Nonostante ciò, il continuo rialzo dei tassi di interesse ha avuto comunque degli effetti positivi sull’inflazione: secondo le stime, calerà al 7% mentre quella core (che non tiene conto di prodotti e beni soggetti a volatilità) scenderà più lentamente. Comunque, non si raggiungerà l’obiettivo dell’inflazione al 2% entro il 2025, ma ci vorrà ancora un po’ di tempo.

E invece come sarà la situazione per l’Italia? In questo caso le stime sono leggermente migliori del previsto, con un aumento del Pil dello 0,9% nel 2023 (registrando comunque un calo significativo rispetto al 2022) e dello 0,8% nel 2024, posizionandosi all’ultimo posto tra i Paesi del G7; è previsto anche un leggero calo del debito pubblico e del deficit.

Uno strumento fondamentale per una crescita duratura e stabile e per la modernizzazione del nostro Paese è, sicuramente, il Pnrr. Ma tutto cambia quando c’è grande difficoltà nel gestire i tempi e i fondi, come sta accadendo oggi. Come è stato monitorato dall’Osservatorio sul Pnrr dell’European House-Ambrosetti, in collaborazione con la Corte dei Conti, il ritardo è molto forte.

Il settore che ne risente di più è quello sanitario; inoltre, la maggior parte dei progetti (65%) è destinata ai Comuni, il 77% dei quali ha meno di 5.000 abitanti, e sicuramente presentano qualche difficoltà in più nella realizzazione e nella gestione, provocando ulteriori rallentamenti.

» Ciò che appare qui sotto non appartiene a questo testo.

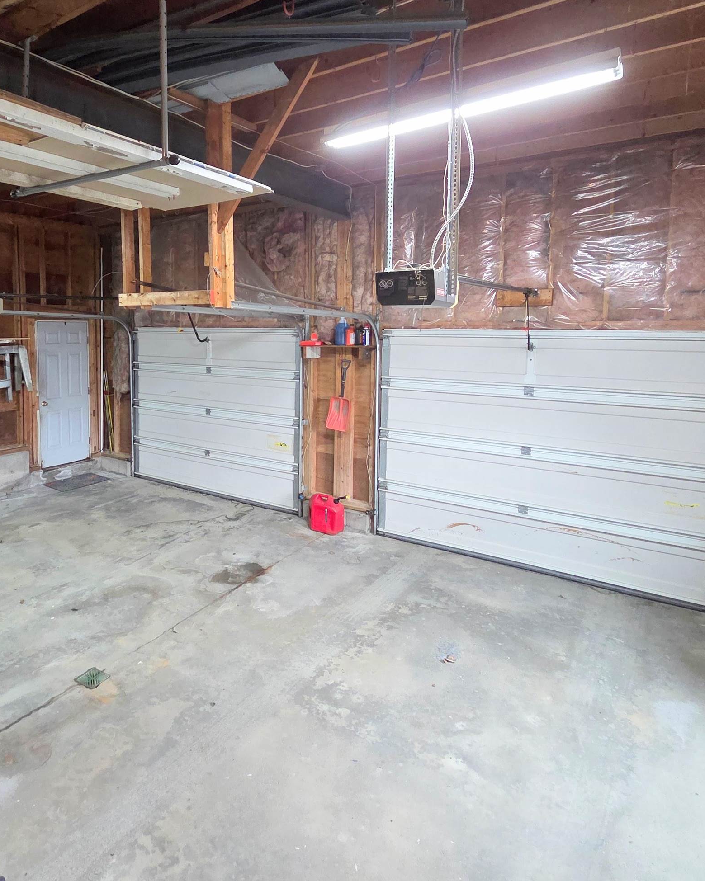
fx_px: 522
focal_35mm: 20
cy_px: 375
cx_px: 251
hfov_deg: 66.7
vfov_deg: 79.9
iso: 1000
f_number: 2.2
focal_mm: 2.2
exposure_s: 1/60
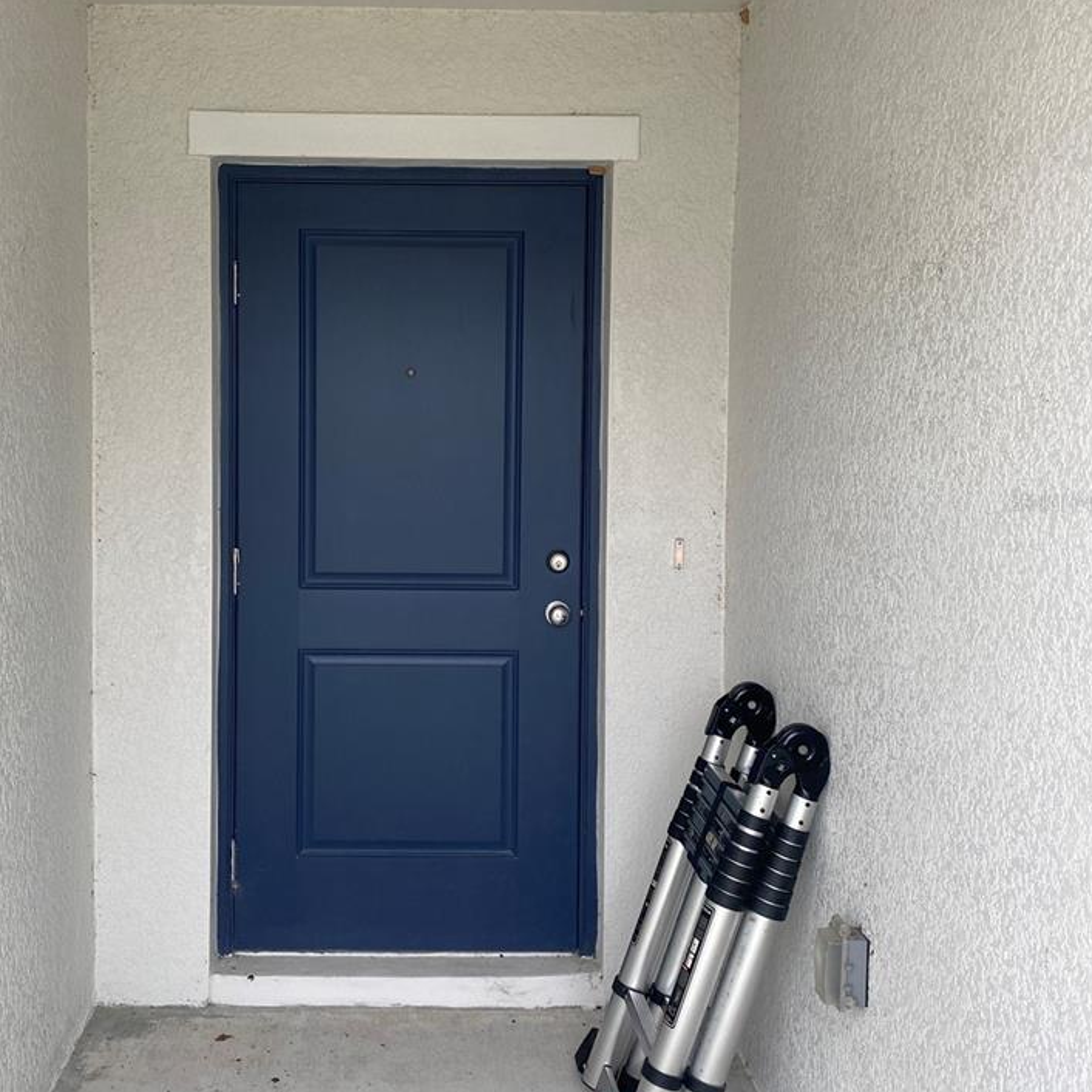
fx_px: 1392
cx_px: 423
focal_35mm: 39
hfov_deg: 42.6
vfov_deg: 42.8
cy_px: 500
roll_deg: -0.2
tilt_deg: -5.5
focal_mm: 4.25
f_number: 1.8
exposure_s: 1/232
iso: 32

Tutti questi ritardi accumulati hanno, inevitabilmente, un forte impatto sul Pil italiano: se nel 2021 il Def (Documento di economia e finanza) aveva stimato un impatto del 3,6% nel 2026, secondo il rapporto dell’Osservatorio sul Pnrr dell’European House-Ambrosetti ci sarà una crescita solamente dell’1,9%.

La priorità è, dunque, recuperare i ritardi accumulati ma, al tempo stesso, esiste un’ulteriore preoccupazione: l’inflazione ancora non ha raggiunto il target ideale del 2%, e non lo raggiungerà molto presto. Sono previsti, quindi, altri rialzi dei tassi di interesse, che minacciano fortemente la crescita italiana.